Data supplied Block Start
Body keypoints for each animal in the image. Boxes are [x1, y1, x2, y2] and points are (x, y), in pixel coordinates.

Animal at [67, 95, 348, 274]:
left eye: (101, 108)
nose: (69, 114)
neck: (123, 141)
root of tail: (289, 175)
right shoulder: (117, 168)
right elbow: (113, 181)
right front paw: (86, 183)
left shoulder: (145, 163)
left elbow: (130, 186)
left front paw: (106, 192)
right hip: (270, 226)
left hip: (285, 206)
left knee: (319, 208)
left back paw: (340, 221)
Data supplied Block End
*Brief*: Filter the entries down to the lines containing "left". Copy each of those lines.

*Expected answer*:
left eye: (101, 108)
left shoulder: (145, 163)
left elbow: (130, 186)
left front paw: (106, 192)
left hip: (285, 206)
left knee: (319, 208)
left back paw: (340, 221)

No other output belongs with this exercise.